Il fait valoir que le requérant a été reçu le 16 mars 2026 et s’est vu remettre un récépissé valable jusqu’au 15 septembre 2026.
Vu les autres pièces du dossier.
Vu :
- le code de l’entrée et du séjour des étrangers et du droit d’asile ;
- le code de justice administrative.
Vu la décision, prise en application de l’article L. 511-2 du code de justice administrative, par laquelle le président du Tribunal a désigné Mme Blin, vice-présidente, en qualité de juge des référés.
Les parties ont été régulièrement averties du jour de l’audience publique qui a eu lieu le 17 mars 2026 à 10 heures (heure de Mayotte), la présidente siégeant au tribunal administratif de La Réunion dans les conditions prévues à l’article L. 781-1 et aux articles R. 781-1 et suivants du code de justice administrative, M. B... A... étant greffier d’audience au tribunal administratif de Mayotte.

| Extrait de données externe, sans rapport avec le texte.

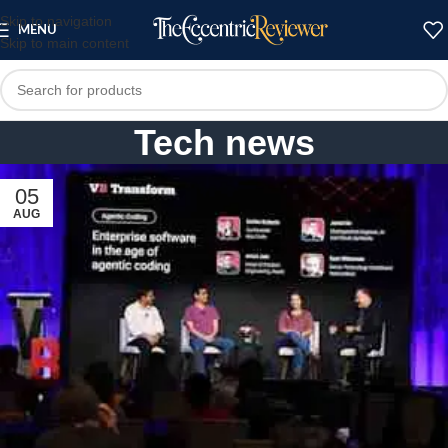
Skip to navigation
MENU
Skip to main content
Tech news
05
AUG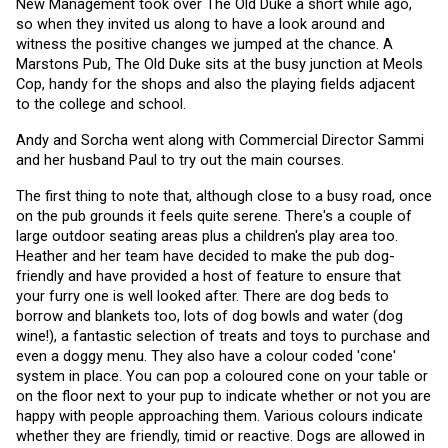
New Management took over The Old Duke a short while ago, 
so when they invited us along to have a look around and 
witness the positive changes we jumped at the chance. A 
Marstons Pub, The Old Duke sits at the busy junction at Meols 
Cop, handy for the shops and also the playing fields adjacent 
to the college and school.
Andy and Sorcha went along with Commercial Director Sammi 
and her husband Paul to try out the main courses. 
The first thing to note that, although close to a busy road, once 
on the pub grounds it feels quite serene. There's a couple of 
large outdoor seating areas plus a children's play area too. 
Heather and her team have decided to make the pub dog-
friendly and have provided a host of feature to ensure that 
your furry one is well looked after. There are dog beds to 
borrow and blankets too, lots of dog bowls and water (dog 
wine!), a fantastic selection of treats and toys to purchase and 
even a doggy menu. They also have a colour coded 'cone' 
system in place. You can pop a coloured cone on your table or 
on the floor next to your pup to indicate whether or not you are 
happy with people approaching them. Various colours indicate 
whether they are friendly, timid or reactive. Dogs are allowed in 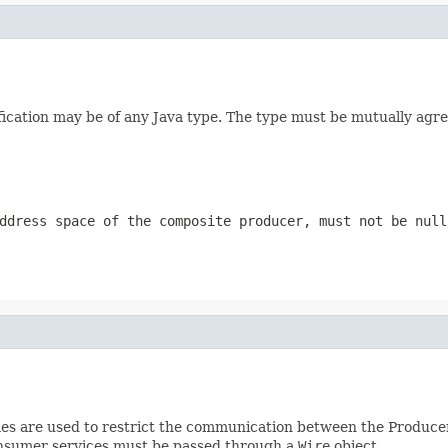
ification may be of any Java type. The type must be mutually a
ddress space of the composite producer, must not be null
es are used to restrict the communication between the Produc
onsumer services must be passed through a
Wire
object.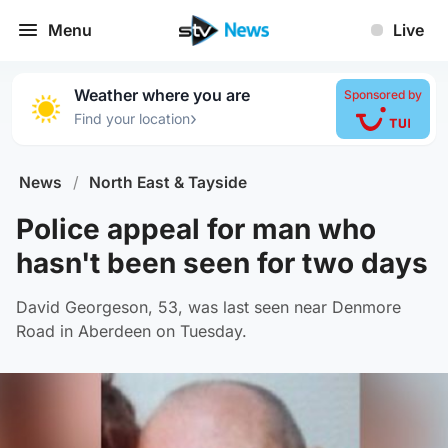
Menu
Live
Weather where you are
Sponsored by
›
Find your location
News
/
North East & Tayside
Police appeal for man who
hasn't been seen for two days
David Georgeson, 53, was last seen near Denmore
Road in Aberdeen on Tuesday.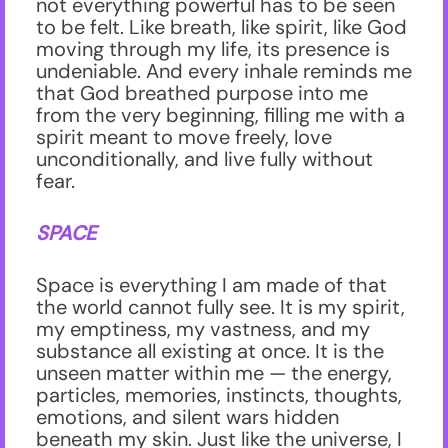
not everything powerful has to be seen
to be felt. Like breath, like spirit, like God
moving through my life, its presence is
undeniable. And every inhale reminds me
that God breathed purpose into me
from the very beginning, filling me with a
spirit meant to move freely, love
unconditionally, and live fully without
fear.
SPACE
Space is everything I am made of that
the world cannot fully see. It is my spirit,
my emptiness, my vastness, and my
substance all existing at once. It is the
unseen matter within me — the energy,
particles, memories, instincts, thoughts,
emotions, and silent wars hidden
beneath my skin. Just like the universe, I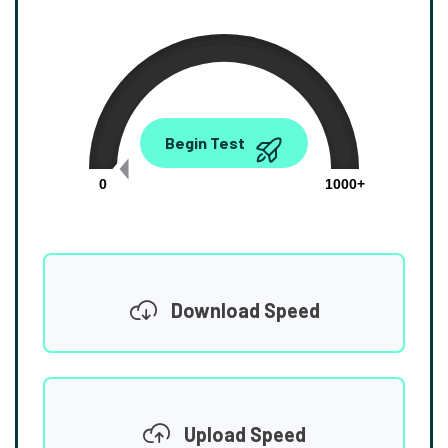
0.00
Begin Test
Mbps
0
1000+
Download Speed
Upload Speed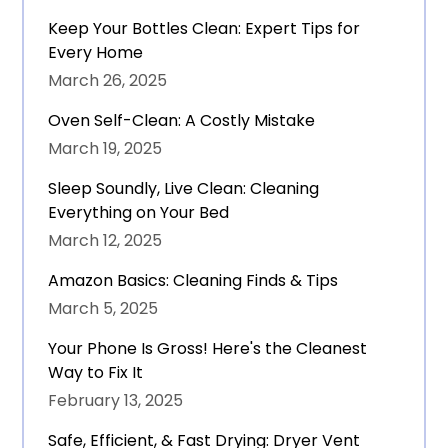
Keep Your Bottles Clean: Expert Tips for
Every Home
March 26, 2025
Oven Self-Clean: A Costly Mistake
March 19, 2025
Sleep Soundly, Live Clean: Cleaning
Everything on Your Bed
March 12, 2025
Amazon Basics: Cleaning Finds & Tips
March 5, 2025
Your Phone Is Gross! Here's the Cleanest
Way to Fix It
February 13, 2025
Safe, Efficient, & Fast Drying: Dryer Vent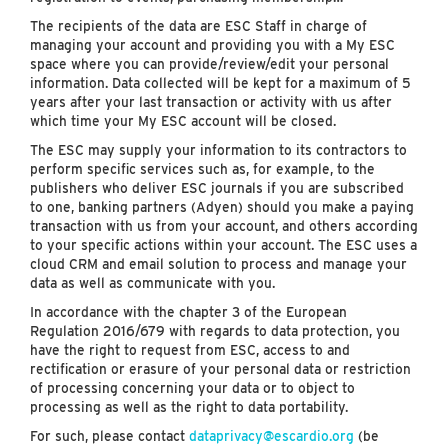
The recipients of the data are ESC Staff in charge of
managing your account and providing you with a My ESC
space where you can provide/review/edit your personal
information. Data collected will be kept for a maximum of 5
years after your last transaction or activity with us after
which time your My ESC account will be closed.
The ESC may supply your information to its contractors to
perform specific services such as, for example, to the
publishers who deliver ESC journals if you are subscribed
to one, banking partners (Adyen) should you make a paying
transaction with us from your account, and others according
to your specific actions within your account. The ESC uses a
cloud CRM and email solution to process and manage your
data as well as communicate with you.
In accordance with the chapter 3 of the European
Regulation 2016/679 with regards to data protection, you
have the right to request from ESC, access to and
rectification or erasure of your personal data or restriction
of processing concerning your data or to object to
processing as well as the right to data portability.
For such, please contact
dataprivacy@escardio.org
(be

Ont été entendus au cours de l’audience publique :
- le rapport de Mme Blin, juge des référés,
- les observations de M. C... D... qui confirme avoir été convoqué à la préfecture de Mayotte le 16 mars 2026 et qu’un récépissé lui a été remis,
- le préfet de Mayotte n’étant pas représenté.
La clôture de l’instruction a été prononcée à l’issue de l’audience.
Considérant ce qui suit :
1. Par la présente requête, M. A... C... D..., ressortissant comorien né le 28 décembre 2006, demande au juge des référés sur le fondement des dispositions de l’article L. 521-3 du code de justice administrative, d’enjoindre au préfet de Mayotte de lui fixer un rendez-vous pour la remise de son titre de séjour ou à défaut de lui délivrer une autorisation provisoire de séjour l’autorisant à travailler.
2. Aux termes de l’article L. 521-3 du code de justice administrative : « En cas d’urgence et sur simple requête qui sera recevable même en l’absence de décision administrative préalable, le juge des référés peut ordonner toutes autres mesures utiles sans faire obstacle à l’exécution d’aucune décision ».
3. Il résulte de l’instruction que, postérieurement à l’introduction de la requête, le préfet de Mayotte a délivré à M. C... D... un récépissé valable jusqu’au 15 septembre 2026 dans l’attente du renouvellement de son titre de séjour. Il n’y a dès lors plus lieu de statuer sur la demande de M. C... D..., qui a perdu son objet.
4. En l’absence de dépens, la demande présentée à ce titre par le requérant doit être rejetée.
ORDONNE :
Article 1er : Il n’y a plus lieu de statuer sur les conclusions aux fins d’injonction de la requête de M. C... D....
Article 2 : Le surplus de la requête de M. C... D... est rejeté.
Article 3 : La présente ordonnance sera notifiée à M. C... D... et au préfet de Mayotte.
Fait à Mamoudzou, le 17 mars 2026.
La juge des référés,
A. BLIN
La République mande et ordonne au préfet de Mayotte en ce qui le concerne ou à tous commissaires de justice à ce requis en ce qui concerne les voies de droit commun contre les parties privées, de pourvoir à l’exécution de la présente décision.